• [Work task]
Wherever the string "network" turns up in the data, copy the whole line.

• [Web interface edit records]
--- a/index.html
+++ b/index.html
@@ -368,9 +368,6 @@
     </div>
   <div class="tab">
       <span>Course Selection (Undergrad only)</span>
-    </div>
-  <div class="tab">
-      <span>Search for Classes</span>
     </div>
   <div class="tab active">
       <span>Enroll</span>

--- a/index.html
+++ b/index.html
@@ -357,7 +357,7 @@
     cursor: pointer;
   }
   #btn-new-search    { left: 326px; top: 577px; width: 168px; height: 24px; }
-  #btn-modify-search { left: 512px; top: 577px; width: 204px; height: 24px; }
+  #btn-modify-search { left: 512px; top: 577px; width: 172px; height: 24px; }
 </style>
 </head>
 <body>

--

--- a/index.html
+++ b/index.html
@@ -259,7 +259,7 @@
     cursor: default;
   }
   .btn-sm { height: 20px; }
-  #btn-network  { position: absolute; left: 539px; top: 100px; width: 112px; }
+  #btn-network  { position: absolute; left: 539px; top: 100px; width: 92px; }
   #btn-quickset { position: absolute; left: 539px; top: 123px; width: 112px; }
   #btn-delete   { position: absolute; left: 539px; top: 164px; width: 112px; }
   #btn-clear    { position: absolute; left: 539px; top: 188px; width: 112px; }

• [Response area]
-  #btn-network  { position: absolute; left: 539px; top: 100px; width: 112px; }
+  #btn-network  { position: absolute; left: 539px; top: 100px; width: 92px; }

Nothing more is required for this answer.